これまでアプリケーション単位やポート単位でのファイアウォール制御を行なっていた「例外」は、わかりにくい名称を受けてか廃止され、「許可されたプログラム」というカテゴリーに当てはめられた。基本的な使用方法は「例外」と同じく、アプリケーション単位でアクセスの許可/禁止を、ネットワークロケーション単位で切り替える。ウィンドウ内には「プログラムおよび機能」と記述されているが、ユーザーが同ウィンドウから操作できるのは、アプリケーションに限定され、ポートやIPアドレスといったネットワークレベルの制御は、アウトバウンド/インバウンドと同じく、「セキュリティが強化されたWindowsファイアウォール」の併用が必要となる。なお、<詳細>ボタンをクリックすると、選択しているアプリケーションの実行ファイル名を確認できるため、誤ってアクセスを許可してしまった場合は、同機能を用いて確認するとよい(図330~333)。

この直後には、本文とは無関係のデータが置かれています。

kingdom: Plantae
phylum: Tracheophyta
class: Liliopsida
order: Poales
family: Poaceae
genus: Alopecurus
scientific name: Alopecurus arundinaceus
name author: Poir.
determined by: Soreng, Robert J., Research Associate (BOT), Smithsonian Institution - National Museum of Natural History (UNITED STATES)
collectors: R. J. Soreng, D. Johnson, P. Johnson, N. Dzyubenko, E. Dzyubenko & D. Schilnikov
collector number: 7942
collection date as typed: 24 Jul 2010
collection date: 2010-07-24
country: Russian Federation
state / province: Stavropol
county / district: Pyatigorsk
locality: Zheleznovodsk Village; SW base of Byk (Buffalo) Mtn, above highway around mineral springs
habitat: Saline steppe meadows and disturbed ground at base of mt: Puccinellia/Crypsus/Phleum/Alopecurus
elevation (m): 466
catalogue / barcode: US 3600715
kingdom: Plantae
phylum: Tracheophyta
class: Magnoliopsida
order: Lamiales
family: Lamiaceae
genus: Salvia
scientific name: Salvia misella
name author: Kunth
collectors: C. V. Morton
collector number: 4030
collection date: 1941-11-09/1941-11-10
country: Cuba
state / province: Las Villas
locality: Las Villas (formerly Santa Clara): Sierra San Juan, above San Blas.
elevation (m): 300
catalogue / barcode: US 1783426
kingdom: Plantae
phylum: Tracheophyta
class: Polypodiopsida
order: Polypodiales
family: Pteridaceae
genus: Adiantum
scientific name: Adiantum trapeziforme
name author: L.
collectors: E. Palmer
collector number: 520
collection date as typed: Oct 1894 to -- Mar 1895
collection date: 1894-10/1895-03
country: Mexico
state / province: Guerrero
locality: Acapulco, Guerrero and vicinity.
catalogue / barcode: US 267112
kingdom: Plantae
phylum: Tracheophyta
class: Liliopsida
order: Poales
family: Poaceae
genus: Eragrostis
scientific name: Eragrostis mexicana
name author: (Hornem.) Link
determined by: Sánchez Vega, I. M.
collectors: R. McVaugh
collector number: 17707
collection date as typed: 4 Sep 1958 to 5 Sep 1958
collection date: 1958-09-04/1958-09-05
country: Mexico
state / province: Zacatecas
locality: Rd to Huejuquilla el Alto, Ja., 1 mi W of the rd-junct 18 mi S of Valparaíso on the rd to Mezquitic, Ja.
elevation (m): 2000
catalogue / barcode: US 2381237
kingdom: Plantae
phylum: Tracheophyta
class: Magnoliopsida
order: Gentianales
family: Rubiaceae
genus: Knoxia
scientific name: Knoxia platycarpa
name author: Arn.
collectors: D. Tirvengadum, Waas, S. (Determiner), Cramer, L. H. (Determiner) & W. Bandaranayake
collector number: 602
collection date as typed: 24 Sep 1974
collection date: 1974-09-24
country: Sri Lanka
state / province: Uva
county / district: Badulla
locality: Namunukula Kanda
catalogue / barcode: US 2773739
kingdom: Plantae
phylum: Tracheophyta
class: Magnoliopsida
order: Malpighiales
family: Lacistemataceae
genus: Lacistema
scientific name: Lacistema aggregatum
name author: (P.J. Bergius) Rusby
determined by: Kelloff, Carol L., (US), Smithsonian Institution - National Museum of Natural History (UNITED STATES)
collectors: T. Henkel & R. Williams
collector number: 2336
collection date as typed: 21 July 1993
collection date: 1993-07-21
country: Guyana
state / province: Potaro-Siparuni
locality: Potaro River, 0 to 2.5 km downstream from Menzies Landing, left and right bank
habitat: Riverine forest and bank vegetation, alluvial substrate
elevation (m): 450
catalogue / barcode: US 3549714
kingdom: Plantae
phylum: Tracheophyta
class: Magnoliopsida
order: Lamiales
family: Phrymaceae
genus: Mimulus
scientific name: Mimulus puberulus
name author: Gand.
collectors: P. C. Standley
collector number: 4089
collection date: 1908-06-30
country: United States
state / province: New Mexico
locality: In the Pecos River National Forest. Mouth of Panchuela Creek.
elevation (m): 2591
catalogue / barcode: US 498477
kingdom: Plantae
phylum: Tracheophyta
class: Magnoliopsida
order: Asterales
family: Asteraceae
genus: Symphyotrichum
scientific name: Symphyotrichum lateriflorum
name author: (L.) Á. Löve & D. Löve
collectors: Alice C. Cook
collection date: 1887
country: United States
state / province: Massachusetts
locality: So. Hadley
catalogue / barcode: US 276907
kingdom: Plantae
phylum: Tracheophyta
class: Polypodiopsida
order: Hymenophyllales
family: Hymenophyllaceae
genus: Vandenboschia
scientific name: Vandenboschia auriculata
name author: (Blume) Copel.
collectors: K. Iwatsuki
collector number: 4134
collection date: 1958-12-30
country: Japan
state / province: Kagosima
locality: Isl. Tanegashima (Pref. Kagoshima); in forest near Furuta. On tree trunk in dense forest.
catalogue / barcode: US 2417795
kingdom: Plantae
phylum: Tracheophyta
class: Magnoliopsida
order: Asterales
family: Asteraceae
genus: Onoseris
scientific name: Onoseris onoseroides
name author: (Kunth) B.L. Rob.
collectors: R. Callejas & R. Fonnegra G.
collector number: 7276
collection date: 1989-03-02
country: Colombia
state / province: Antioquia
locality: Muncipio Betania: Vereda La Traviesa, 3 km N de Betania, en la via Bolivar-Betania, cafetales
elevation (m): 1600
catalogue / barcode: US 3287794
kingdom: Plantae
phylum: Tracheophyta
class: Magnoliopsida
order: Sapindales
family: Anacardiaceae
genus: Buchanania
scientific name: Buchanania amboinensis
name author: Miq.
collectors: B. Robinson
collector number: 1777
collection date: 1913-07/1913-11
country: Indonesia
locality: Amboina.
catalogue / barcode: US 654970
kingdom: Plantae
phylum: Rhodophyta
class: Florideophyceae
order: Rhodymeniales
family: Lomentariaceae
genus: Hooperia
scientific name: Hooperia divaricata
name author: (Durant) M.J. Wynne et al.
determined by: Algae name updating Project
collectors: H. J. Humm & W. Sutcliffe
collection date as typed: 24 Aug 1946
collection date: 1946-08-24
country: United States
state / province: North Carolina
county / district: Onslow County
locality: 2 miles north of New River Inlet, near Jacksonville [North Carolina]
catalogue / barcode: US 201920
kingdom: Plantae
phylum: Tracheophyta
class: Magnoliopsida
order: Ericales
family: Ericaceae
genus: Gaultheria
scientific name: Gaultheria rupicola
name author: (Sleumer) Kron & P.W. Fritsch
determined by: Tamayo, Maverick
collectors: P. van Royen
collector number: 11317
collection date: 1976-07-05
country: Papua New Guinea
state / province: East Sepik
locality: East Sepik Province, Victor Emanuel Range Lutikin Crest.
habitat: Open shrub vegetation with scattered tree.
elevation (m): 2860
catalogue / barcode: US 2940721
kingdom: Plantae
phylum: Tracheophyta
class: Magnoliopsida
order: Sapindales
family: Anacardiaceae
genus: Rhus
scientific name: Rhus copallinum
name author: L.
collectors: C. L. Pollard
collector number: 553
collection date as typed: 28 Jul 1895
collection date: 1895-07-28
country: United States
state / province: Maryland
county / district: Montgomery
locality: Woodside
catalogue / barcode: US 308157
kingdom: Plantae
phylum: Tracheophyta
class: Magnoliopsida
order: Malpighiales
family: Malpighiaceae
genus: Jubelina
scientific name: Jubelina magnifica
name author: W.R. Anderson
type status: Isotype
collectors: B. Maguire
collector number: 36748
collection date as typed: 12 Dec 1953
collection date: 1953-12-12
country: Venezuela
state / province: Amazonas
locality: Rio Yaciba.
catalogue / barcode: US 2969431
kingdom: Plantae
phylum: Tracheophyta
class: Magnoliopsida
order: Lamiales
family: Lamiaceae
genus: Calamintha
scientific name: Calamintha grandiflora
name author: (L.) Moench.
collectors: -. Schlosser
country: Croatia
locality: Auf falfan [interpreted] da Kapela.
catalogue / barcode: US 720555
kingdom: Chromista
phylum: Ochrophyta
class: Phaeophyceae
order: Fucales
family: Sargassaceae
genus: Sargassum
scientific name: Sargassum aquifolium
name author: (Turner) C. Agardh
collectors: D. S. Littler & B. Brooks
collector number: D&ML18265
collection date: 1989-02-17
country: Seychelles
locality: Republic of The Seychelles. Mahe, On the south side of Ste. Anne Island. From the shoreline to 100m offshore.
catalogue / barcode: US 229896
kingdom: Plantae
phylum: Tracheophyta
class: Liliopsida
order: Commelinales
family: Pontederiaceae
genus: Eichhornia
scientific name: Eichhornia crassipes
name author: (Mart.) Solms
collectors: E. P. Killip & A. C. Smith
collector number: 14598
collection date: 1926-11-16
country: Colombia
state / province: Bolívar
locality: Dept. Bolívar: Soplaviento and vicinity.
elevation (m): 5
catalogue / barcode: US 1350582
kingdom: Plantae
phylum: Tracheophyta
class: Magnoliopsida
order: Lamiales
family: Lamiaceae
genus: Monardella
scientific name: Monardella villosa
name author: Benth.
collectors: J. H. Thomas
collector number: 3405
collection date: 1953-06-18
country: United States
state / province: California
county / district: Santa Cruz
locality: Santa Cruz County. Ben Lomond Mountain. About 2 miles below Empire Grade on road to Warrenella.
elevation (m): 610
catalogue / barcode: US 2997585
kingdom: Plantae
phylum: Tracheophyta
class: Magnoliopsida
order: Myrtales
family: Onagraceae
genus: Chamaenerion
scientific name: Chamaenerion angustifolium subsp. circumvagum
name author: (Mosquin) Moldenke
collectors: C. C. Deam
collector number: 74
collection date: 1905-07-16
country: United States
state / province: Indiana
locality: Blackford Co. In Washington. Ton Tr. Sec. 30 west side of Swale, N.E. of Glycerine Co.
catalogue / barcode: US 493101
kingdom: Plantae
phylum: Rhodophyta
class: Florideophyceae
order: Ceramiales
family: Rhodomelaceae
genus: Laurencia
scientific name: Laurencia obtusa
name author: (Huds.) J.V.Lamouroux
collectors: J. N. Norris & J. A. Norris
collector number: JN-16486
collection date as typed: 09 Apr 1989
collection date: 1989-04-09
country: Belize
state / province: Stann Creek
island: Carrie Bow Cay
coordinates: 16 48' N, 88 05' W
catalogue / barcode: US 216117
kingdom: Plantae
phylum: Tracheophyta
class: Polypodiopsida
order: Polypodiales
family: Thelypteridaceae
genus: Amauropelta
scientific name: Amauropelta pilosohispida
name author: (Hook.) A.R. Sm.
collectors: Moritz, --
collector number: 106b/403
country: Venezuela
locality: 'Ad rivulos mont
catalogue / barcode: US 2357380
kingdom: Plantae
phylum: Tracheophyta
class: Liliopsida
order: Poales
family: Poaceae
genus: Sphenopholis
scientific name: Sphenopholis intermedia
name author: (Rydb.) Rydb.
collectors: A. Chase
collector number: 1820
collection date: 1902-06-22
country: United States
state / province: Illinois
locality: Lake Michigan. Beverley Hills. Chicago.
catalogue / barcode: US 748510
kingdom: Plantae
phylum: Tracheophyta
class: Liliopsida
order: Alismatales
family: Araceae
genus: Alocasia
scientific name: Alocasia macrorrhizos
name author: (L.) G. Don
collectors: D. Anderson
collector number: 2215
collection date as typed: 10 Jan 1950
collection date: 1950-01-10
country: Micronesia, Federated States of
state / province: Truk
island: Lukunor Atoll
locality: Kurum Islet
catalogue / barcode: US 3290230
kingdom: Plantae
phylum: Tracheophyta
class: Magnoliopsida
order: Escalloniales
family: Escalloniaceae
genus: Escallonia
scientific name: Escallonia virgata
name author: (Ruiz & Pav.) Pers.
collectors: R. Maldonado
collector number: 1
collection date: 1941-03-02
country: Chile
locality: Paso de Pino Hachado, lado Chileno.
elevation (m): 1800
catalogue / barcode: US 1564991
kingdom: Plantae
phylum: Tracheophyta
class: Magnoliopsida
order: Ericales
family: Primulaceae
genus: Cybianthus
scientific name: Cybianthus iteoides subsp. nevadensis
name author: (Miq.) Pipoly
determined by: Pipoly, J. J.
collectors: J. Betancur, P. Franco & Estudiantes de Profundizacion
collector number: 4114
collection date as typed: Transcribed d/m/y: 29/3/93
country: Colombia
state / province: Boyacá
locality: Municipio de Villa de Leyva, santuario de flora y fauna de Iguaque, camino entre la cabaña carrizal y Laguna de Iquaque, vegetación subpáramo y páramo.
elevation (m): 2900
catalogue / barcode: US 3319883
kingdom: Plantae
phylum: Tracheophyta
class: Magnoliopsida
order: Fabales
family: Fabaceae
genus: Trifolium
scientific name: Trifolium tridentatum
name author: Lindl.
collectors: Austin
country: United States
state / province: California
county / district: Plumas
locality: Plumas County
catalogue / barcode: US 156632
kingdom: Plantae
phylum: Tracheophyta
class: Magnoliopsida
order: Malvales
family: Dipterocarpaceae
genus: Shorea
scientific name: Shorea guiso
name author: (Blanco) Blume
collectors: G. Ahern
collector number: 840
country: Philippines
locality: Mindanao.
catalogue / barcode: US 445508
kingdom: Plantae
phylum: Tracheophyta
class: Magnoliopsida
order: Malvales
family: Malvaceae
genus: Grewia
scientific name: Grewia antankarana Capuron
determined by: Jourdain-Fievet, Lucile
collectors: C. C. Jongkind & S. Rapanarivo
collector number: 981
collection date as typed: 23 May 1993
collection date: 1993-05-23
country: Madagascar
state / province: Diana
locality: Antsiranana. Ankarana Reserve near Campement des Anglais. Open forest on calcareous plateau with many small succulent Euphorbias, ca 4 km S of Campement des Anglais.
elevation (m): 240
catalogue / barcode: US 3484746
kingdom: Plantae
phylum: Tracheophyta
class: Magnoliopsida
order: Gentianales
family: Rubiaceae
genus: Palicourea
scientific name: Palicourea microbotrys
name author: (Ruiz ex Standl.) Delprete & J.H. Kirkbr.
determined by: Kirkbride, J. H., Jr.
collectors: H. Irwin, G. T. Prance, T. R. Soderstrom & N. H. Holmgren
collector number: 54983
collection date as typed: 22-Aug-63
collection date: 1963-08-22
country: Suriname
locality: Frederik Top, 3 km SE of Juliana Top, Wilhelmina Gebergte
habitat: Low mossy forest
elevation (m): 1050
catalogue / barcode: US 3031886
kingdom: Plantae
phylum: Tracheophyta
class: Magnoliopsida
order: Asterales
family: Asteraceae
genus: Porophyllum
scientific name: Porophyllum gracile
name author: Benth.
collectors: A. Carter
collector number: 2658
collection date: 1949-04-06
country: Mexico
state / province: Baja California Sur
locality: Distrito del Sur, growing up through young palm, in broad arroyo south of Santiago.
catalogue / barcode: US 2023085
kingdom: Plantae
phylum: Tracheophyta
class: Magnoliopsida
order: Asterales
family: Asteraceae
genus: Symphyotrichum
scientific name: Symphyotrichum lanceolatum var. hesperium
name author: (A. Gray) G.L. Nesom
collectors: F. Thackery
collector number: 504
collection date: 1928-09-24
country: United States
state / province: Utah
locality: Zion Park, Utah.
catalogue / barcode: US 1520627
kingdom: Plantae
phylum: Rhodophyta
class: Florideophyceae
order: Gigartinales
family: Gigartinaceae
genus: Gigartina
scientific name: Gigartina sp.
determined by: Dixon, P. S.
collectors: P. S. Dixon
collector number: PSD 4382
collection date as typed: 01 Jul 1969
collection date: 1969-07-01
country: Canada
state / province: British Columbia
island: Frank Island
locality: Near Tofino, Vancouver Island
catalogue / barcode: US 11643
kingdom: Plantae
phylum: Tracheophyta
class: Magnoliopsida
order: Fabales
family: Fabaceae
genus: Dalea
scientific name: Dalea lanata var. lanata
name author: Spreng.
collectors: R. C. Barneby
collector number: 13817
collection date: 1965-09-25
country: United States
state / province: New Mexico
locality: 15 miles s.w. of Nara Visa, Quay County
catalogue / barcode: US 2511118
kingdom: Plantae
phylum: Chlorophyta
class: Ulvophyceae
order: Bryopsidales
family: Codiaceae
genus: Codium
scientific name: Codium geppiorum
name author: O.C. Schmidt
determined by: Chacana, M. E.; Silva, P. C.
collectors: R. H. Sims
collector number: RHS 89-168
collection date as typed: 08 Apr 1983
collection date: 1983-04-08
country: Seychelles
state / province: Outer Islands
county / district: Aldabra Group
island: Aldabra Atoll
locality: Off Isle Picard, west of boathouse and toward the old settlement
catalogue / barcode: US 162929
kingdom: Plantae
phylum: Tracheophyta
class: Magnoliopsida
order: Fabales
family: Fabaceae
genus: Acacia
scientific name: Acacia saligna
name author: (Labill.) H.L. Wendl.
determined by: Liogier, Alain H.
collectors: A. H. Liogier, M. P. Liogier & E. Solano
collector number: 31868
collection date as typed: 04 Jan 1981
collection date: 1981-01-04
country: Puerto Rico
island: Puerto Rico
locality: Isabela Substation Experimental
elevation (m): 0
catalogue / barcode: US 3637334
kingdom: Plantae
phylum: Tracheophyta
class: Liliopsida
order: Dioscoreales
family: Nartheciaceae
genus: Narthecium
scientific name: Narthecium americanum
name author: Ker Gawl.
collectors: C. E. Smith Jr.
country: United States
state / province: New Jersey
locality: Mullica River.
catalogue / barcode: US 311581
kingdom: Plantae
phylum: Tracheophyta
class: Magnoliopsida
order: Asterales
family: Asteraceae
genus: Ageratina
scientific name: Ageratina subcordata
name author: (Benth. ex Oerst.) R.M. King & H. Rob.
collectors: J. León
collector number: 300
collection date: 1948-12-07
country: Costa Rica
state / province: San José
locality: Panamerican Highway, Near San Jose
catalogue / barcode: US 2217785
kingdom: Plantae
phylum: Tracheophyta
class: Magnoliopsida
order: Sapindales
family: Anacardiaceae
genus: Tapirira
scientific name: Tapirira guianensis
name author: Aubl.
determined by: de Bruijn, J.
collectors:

図331: 「許可されたプログラム」の<別のプログラムの許可>ボタンをクリックすると、Windows 7にインストールされたプログラムの一覧が表示される。ここからアクセスを許可するプログラムを選択して<追加>ボタンをクリック |
図332: <ネットワークの場所の種類>ボタンをクリックすると、アクセスを許可するネットワークロケーションを選択できる |
設定内容によって「Windowsファイアウォール」「セキュリティが強化されたWindowsファイアウォール」の両者を使い分ける必要があるため、不便に感じるかも知れない。そもそもWindows OSが備える機能の多くは、コンピュータ初心者でもわかりやすく操作できることを念頭に搭載されているため、致し方ないだろう。ネットワークに精通している方は、コマンドラインでネットワーク設定の確認や変更といった制御を行なう「netsh」コマンドの使用をお薦めする(図334)。